#### [Instruction]
Repeat every line of the records below without changing anything, and leave out the pictures.

#### [Dataset excerpts]
start
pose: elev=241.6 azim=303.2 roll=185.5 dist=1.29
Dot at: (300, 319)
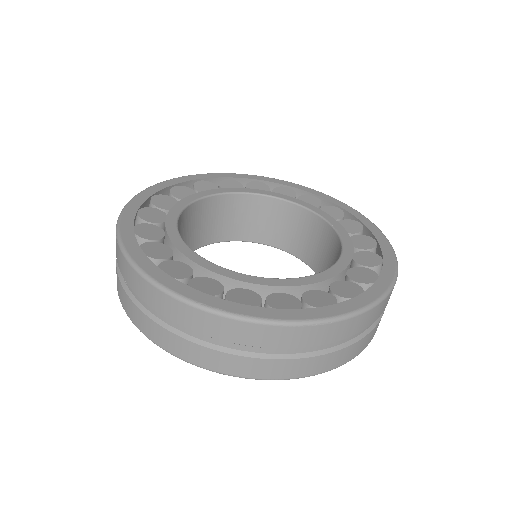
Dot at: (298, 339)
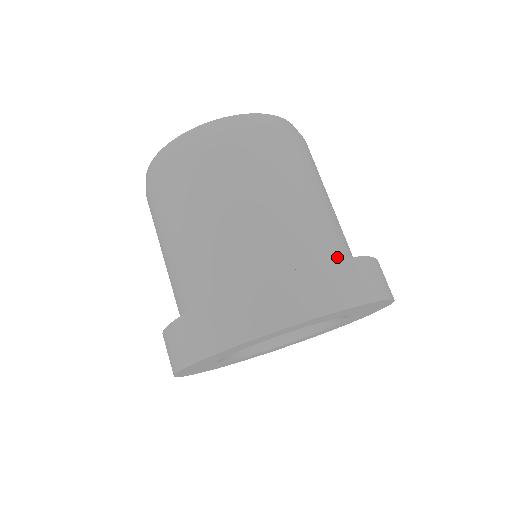
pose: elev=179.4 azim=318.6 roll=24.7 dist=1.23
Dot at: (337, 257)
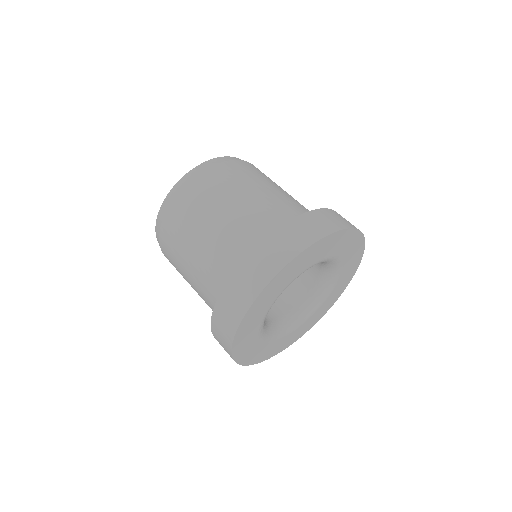
Dot at: occluded
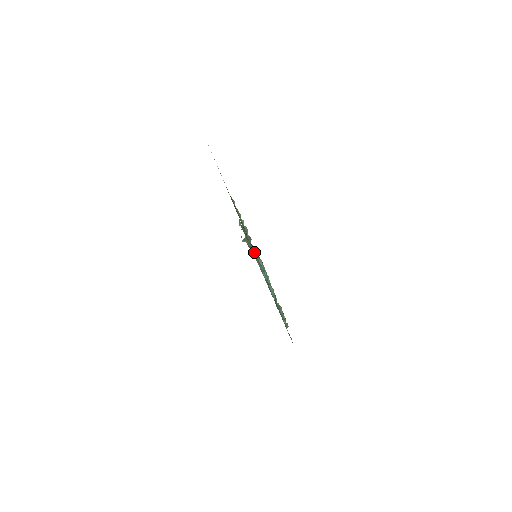
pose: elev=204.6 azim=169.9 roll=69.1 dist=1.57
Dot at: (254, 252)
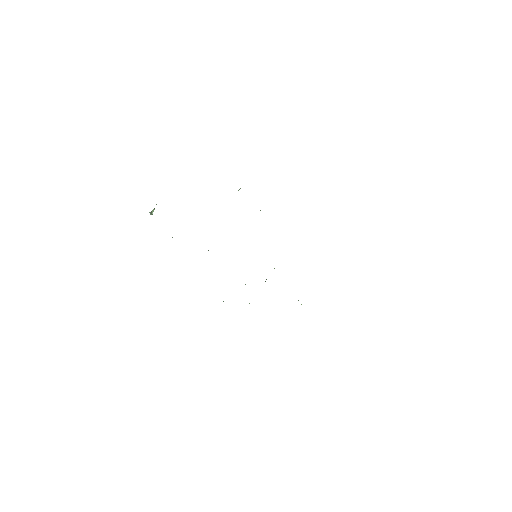
Dot at: occluded
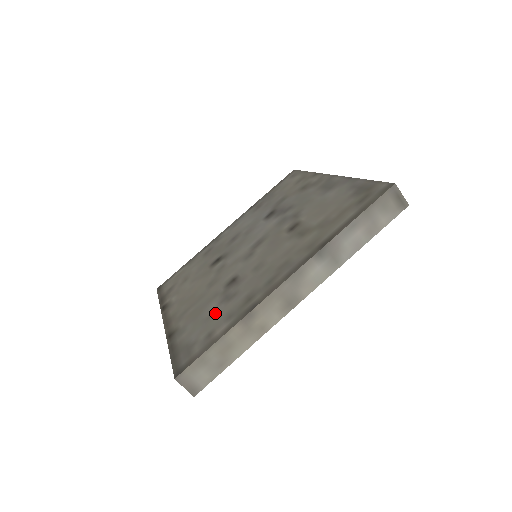
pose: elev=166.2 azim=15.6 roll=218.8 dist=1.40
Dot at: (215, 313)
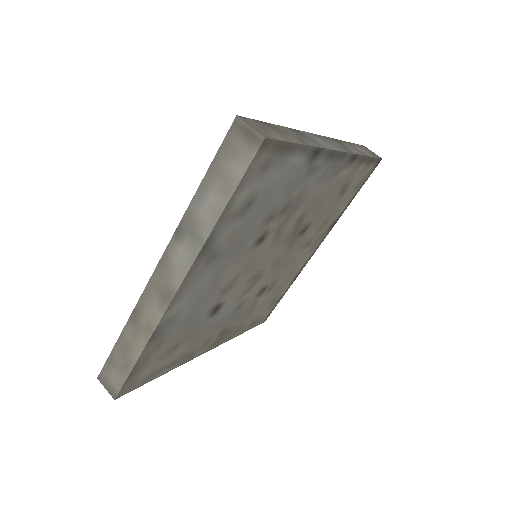
Dot at: occluded
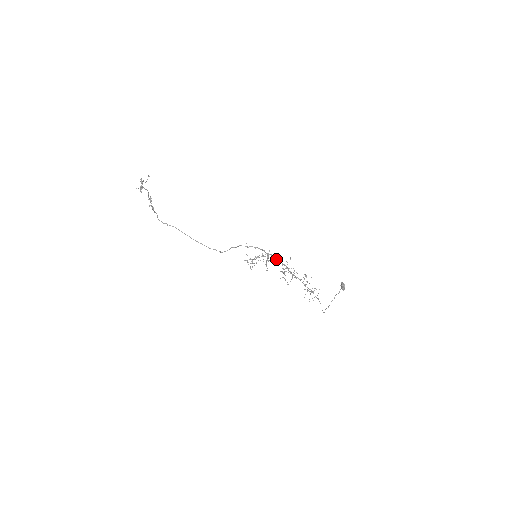
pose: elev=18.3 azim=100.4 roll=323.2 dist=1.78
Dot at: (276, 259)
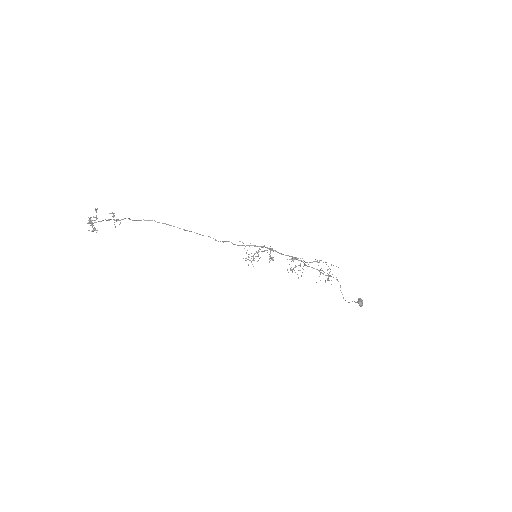
Dot at: (281, 254)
end
#### [Written answer]
pose: elev=241.6 azim=303.2 roll=185.5 dist=1.29
Dot at: (300, 319)
Dot at: (298, 339)
pose: elev=179.4 azim=318.6 roll=24.7 dist=1.23
Dot at: (337, 257)
Dot at: occluded
pose: elev=204.6 azim=169.9 roll=69.1 dist=1.57
Dot at: (254, 252)
Dot at: occluded
pose: elev=166.2 azim=15.6 roll=218.8 dist=1.40
Dot at: (215, 313)
Dot at: occluded
pose: elev=18.3 azim=100.4 roll=323.2 dist=1.78
Dot at: (276, 259)
Dot at: (281, 254)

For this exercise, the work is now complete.